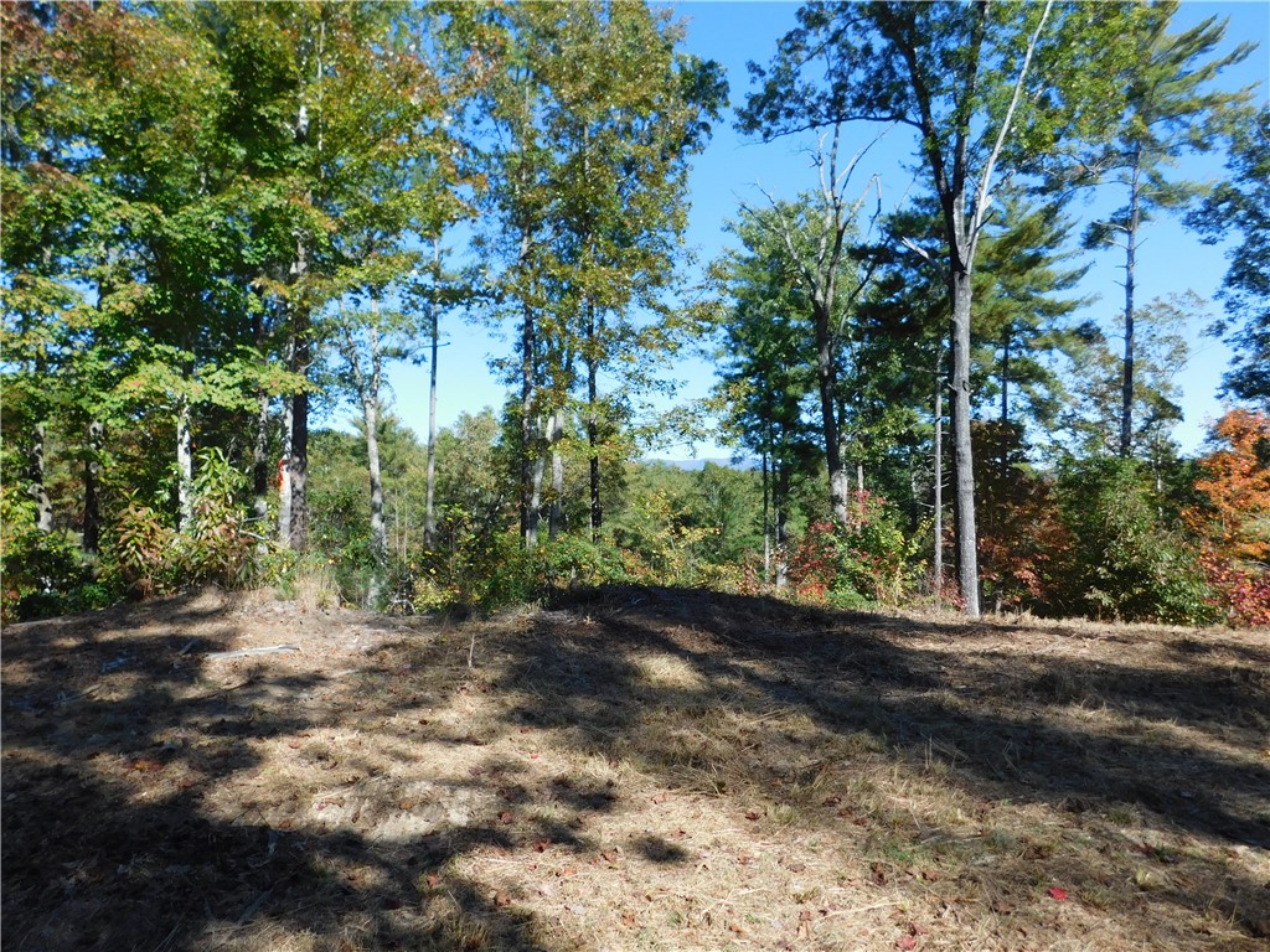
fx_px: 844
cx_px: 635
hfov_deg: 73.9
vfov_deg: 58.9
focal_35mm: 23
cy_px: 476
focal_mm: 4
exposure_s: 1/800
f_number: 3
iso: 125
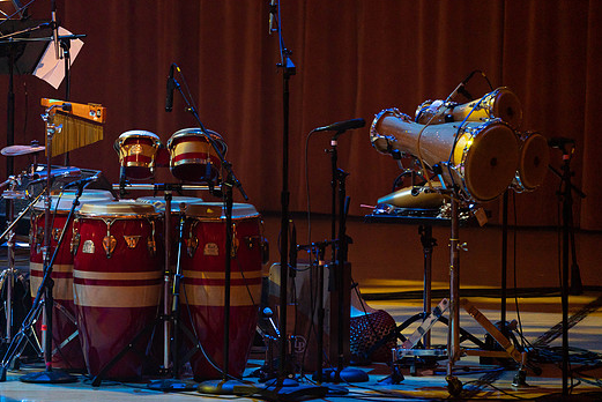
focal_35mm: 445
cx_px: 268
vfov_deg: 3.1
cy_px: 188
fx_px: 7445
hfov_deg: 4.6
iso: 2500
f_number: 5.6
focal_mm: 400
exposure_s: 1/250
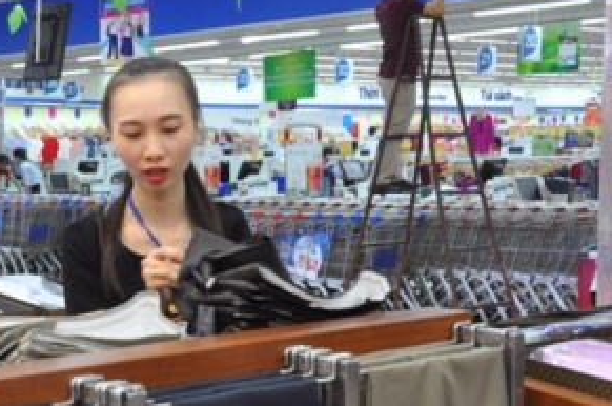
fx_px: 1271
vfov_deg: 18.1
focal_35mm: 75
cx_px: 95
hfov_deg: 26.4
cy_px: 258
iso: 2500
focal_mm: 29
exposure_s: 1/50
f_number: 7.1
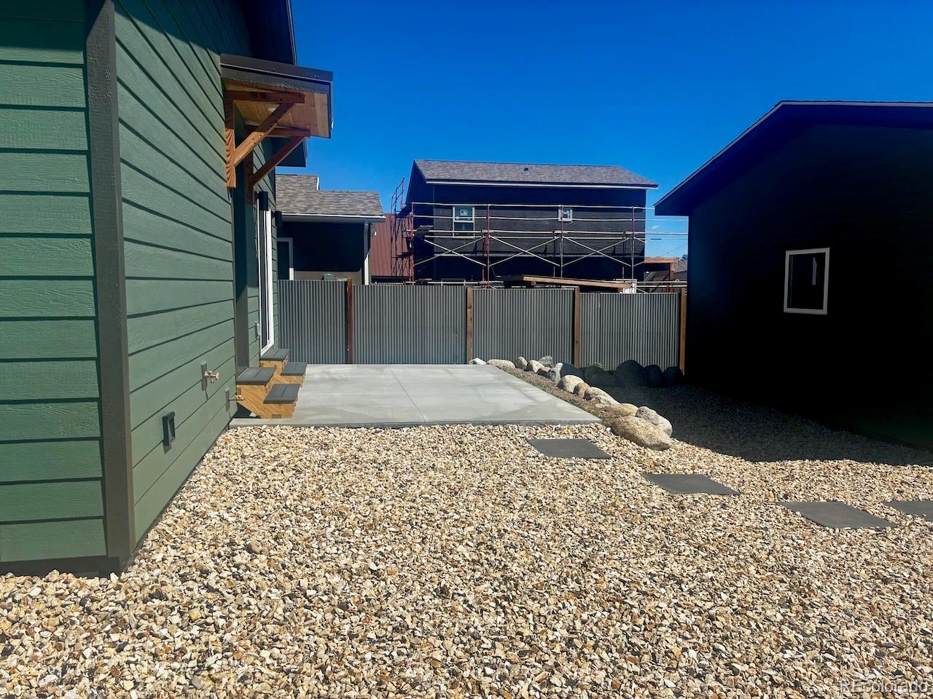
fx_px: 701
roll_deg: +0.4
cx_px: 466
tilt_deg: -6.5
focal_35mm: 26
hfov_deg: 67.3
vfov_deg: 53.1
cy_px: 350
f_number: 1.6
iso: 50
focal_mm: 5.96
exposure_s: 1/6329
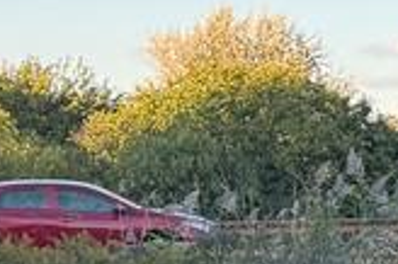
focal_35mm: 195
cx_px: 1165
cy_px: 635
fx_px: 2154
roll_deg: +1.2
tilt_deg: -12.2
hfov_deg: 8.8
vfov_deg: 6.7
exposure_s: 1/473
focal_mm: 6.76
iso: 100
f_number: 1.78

::::::::::

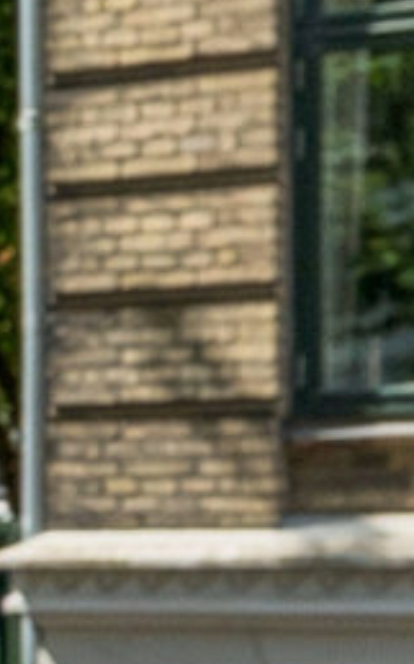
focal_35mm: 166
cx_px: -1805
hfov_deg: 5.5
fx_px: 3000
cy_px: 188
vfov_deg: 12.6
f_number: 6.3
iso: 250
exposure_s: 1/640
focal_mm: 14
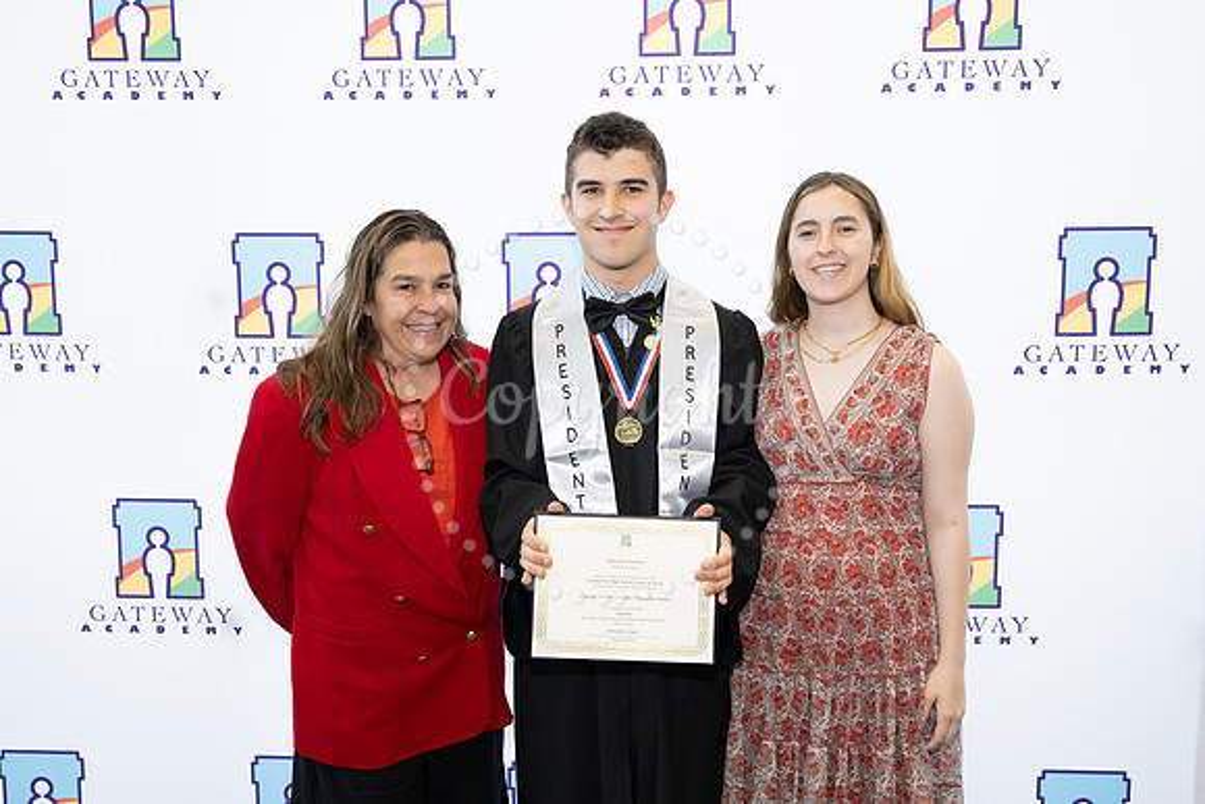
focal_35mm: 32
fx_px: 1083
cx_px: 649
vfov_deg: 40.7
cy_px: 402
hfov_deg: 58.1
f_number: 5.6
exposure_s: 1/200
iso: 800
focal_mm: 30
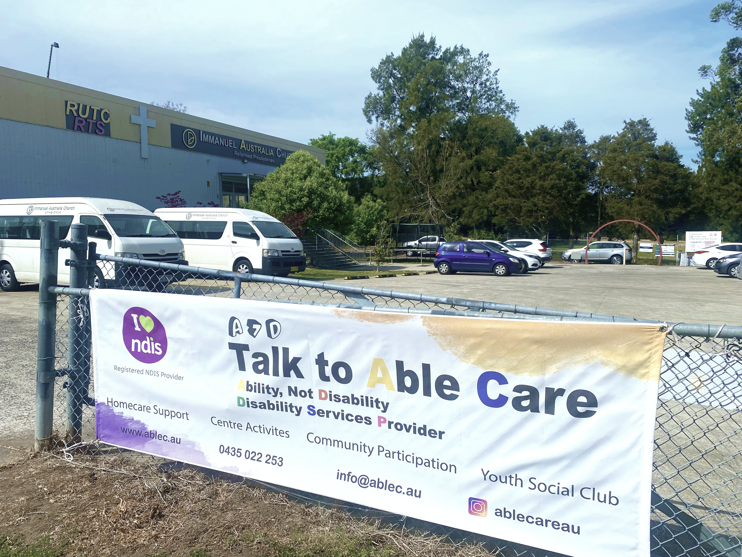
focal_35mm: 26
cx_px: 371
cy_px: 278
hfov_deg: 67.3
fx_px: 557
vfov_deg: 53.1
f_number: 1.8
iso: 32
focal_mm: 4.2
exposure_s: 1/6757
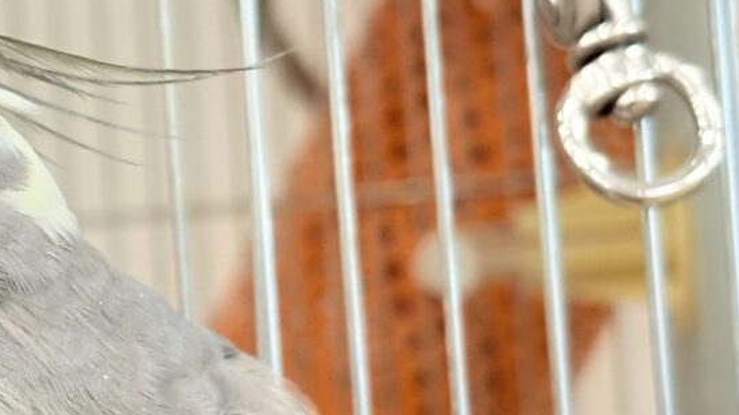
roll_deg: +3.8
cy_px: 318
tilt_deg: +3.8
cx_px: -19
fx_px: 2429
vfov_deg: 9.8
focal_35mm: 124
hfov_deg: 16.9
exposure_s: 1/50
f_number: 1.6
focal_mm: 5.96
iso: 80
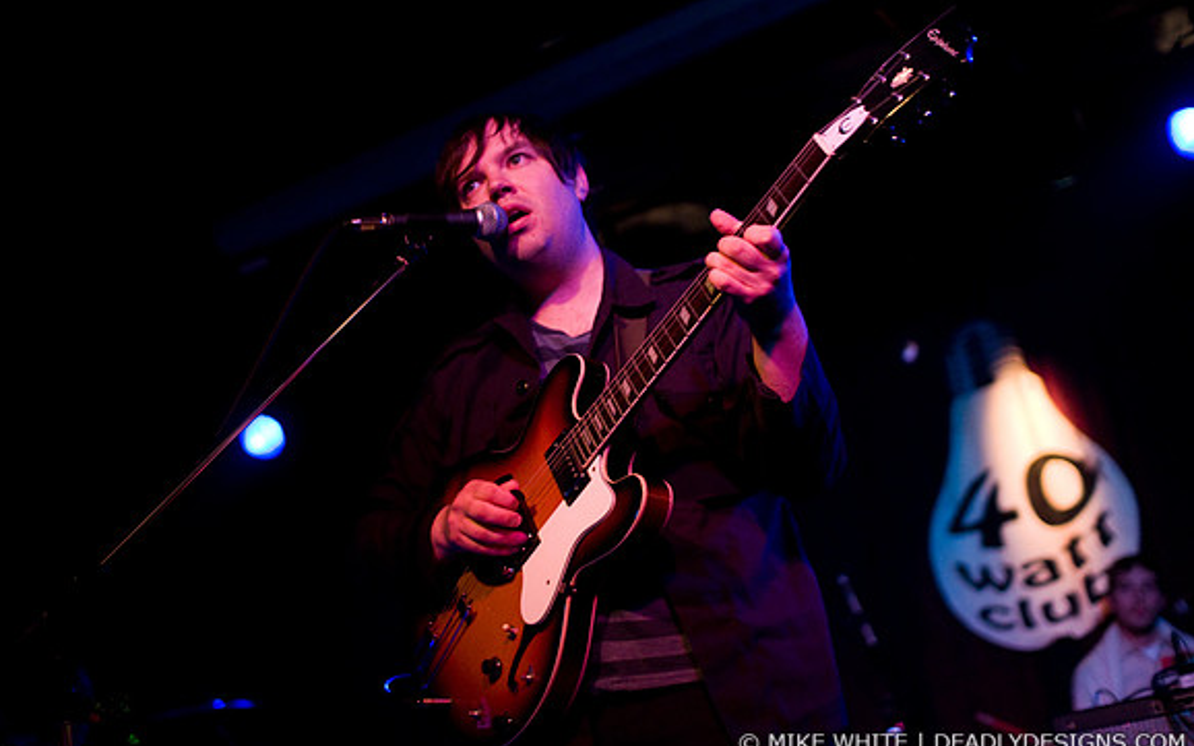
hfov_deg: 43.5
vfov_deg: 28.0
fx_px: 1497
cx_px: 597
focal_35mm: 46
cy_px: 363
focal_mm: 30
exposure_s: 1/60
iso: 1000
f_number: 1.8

::::::::::

### Your task
Would you please reproduce the entries above, starting at the line with "focal_mm: 400" and stopping after the line with "f_number: 1.78"? Omit any pictures.

### Solution for this task
focal_mm: 400
exposure_s: 1/250
fx_px: 1271
vfov_deg: 18.1
focal_35mm: 75
cx_px: 95
hfov_deg: 26.4
cy_px: 258
iso: 2500
focal_mm: 29
exposure_s: 1/50
f_number: 7.1
fx_px: 701
roll_deg: +0.4
cx_px: 466
tilt_deg: -6.5
focal_35mm: 26
hfov_deg: 67.3
vfov_deg: 53.1
cy_px: 350
f_number: 1.6
iso: 50
focal_mm: 5.96
exposure_s: 1/6329
focal_35mm: 195
cx_px: 1165
cy_px: 635
fx_px: 2154
roll_deg: +1.2
tilt_deg: -12.2
hfov_deg: 8.8
vfov_deg: 6.7
exposure_s: 1/473
focal_mm: 6.76
iso: 100
f_number: 1.78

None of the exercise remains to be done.